### [HALAMAN]

..........

“He he, Tapi Bukan Reza Kementerian Pariwisata”

Reza Fahlevi. (Foto Nuga.co)

Laporan: Darmansyah

banner 72x960

ASIK juga ngalor-ngidul kami di minggu siang itu. Ngalor-ngidul yang terkadang “out focus” tapi alirannya nggak keluar dari bangunan cerita.  Cerita yang tidak sesat menyesatkan. Atau sengaja menempuh jalan sesat. Juga  bukan cerita yang membuat kami tersesat.

Jalan ceritanya lillahi taala. Nggak ada isian ghibah. Kalau pun ada ngenyeknya  ke samping kiri dan kanan, itupun untuk meluruskan jalan pulang. Untuk  membersihkan  belukar dan menimbun  lubang bagi mendapatkan sadakah jariah.

Tanpa saya kasih tahu apa ngalor-ngidul kami yang asik itu, Anda sebenarnya sudah tahu. Tak perlu menerka seperti mengisi  teka-teki silang masa kita kanak-kanak. Dari judulnya saja tebakan Anda langsung pas.

So pasti tentang pariwisata. Tentang travelege.

Sih, oke. Nggak salah. Tapi nggak benar seratus persen. Ada juga senggolannya. Maklum jalan nggak selamanya lurus. Ada belokan. Jalan tol saja yang lurus macetnya minta ampun.

Cuma, yang mungkin, Anda belum tahu tentang Reza di judul tulisan ini. Yang solah-olah berlagak bukan orang kementerian pariwisata seperti  satu kata, bukan, dalam kop berita.

Jawaban Anda pasti mendehem, hem hem. Nyatanya orang pariwisata, kok.

..........

### [ENTRI DATA]
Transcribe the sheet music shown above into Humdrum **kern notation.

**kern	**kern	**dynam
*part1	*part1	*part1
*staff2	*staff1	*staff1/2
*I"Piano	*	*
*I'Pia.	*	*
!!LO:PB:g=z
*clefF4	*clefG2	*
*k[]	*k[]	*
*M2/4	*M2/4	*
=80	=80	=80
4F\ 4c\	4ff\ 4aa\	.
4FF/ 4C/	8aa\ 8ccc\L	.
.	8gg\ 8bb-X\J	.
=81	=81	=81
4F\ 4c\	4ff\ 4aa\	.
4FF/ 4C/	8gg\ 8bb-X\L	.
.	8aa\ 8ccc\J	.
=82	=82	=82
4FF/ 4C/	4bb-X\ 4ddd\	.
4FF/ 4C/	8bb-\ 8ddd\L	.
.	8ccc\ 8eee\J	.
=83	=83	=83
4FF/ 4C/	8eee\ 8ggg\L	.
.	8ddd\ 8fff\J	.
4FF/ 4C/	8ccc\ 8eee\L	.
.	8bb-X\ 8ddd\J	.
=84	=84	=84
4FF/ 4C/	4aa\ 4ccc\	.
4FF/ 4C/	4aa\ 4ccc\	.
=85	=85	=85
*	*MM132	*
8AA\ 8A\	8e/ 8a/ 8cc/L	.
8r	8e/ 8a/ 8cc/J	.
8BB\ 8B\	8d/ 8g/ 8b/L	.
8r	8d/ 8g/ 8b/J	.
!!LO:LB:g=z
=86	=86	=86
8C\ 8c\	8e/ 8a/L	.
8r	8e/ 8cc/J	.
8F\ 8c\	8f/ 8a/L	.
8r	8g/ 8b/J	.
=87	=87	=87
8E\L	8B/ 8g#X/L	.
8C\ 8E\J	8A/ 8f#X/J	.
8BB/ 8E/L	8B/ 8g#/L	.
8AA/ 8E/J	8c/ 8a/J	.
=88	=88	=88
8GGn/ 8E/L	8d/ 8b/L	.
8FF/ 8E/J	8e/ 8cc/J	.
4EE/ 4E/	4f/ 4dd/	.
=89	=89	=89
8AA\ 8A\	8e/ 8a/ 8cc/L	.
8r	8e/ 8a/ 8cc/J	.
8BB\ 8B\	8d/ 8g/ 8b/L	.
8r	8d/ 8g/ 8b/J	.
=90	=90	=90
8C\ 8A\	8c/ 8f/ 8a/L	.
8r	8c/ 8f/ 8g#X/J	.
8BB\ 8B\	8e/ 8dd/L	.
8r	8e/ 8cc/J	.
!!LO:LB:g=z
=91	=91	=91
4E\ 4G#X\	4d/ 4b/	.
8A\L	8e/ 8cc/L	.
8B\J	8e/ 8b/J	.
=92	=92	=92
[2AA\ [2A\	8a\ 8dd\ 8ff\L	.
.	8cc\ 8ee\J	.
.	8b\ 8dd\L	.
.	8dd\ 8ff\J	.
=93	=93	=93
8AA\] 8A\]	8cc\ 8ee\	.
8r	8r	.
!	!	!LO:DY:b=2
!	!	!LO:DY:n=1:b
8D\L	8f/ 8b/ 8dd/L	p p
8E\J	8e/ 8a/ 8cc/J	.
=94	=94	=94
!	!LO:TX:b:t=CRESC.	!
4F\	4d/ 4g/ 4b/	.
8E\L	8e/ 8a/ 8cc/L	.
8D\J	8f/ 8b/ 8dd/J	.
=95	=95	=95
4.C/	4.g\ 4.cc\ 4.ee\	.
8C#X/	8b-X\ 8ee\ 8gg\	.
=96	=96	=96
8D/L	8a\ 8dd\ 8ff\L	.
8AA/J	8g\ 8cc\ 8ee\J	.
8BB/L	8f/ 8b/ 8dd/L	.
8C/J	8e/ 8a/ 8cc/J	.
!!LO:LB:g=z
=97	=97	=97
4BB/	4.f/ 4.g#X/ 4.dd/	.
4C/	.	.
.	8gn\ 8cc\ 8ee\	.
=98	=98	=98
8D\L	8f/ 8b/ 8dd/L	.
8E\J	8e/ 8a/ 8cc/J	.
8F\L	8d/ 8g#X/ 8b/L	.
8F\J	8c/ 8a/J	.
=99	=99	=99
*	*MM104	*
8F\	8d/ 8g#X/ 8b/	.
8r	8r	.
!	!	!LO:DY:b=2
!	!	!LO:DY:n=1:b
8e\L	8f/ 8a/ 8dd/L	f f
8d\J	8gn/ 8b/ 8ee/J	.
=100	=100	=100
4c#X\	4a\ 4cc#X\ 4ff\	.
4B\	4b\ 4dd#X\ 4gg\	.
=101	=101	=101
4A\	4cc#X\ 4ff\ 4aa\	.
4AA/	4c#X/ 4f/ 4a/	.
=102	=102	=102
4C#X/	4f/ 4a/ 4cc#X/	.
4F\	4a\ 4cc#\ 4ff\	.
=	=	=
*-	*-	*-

..........

### [TUJUAN TUGAS 1]
Baris entri mana saja yang memuat kata "kern"? Laporkan setiap baris itu secara utuh.
### [TUJUAN TUGAS 2]
Lanjutkan tulisan tentang obrolan pariwisata bersama Reza itu mulai dari kalimat terakhirnya.
Tulisan dan entri di atas tidak saling berhubungan.

### [HASIL LATIHAN 1]
Transcribe the sheet music shown above into Humdrum **kern notation.
**kern	**kern	**dynam

### [HASIL LATIHAN 2]
Kata “kok” ini saya tambah karena ayam jago juga berkok..kokkk..menyambut datangnya pagi.

Nah, kita buka kartu ajalah.

Reza yang ngalor-ngidul dengan saya di  bakda zuhur itu bernama lengkap Reza Pahlevi. Saya nggak ingin menulis gelarnya dan latar belakang pendidikannya. Itu atas permintaannya sendiri.

Ahh.. kan kain selubungnya udah ditarik. Kok nggak dibuka habis aja. Kalau dibuka abis kan telanjang namanya.Telanjang itu kan haram.

Nggak-lah, cuma bercanda.

Nyata sudah. Yang punya nama Reza Pahlevi  memang orang kementerian pariwisata. Seorang direktur di kementerian pimpinan Sandiaga Uno.

Orang menggawangi pengembangan kepariwisataan di Sumatera plus pimpinan proyek restorasi Danau Toba yang anggarannya sulit dihitung nol rupiahnya.

Sebelumnya,Reza ini,  direktur pengembangan pariwisata bagian tengah. Jawa, Kalimantan dan Sulawesi.

Posisi jabatannya secara persisnya adalah Direktur Event Daerah, Deputi Bidang Produk Wisata dan Penyelenggaraan Kegiatan. Sebelumnya menjabat Direktur Kelembagaan.

Sebelumnya lagi dia pejabat di provinsi sebagai Kepala Dinas Kebudayaan dan Pariwisata Aceh. Dan sebelumnya lagi berkiprah panjang di Kota Banda Aceh dari aparat terbawah, lurah hinggga camat, dan seterusnya.

Dari seluruh perjalanan karirnya, kepada saya ia selalu membanggakan isian baterei yang didapatnya ketika  menjadi staf di be-er-er. Badan Rehabilitasi dan Rekonstruksi Aceh di bawah kepemimpinan Kuntoro.

“Spesial karir,” katanya selalu tentang masa-masa indahnya di be-er-er.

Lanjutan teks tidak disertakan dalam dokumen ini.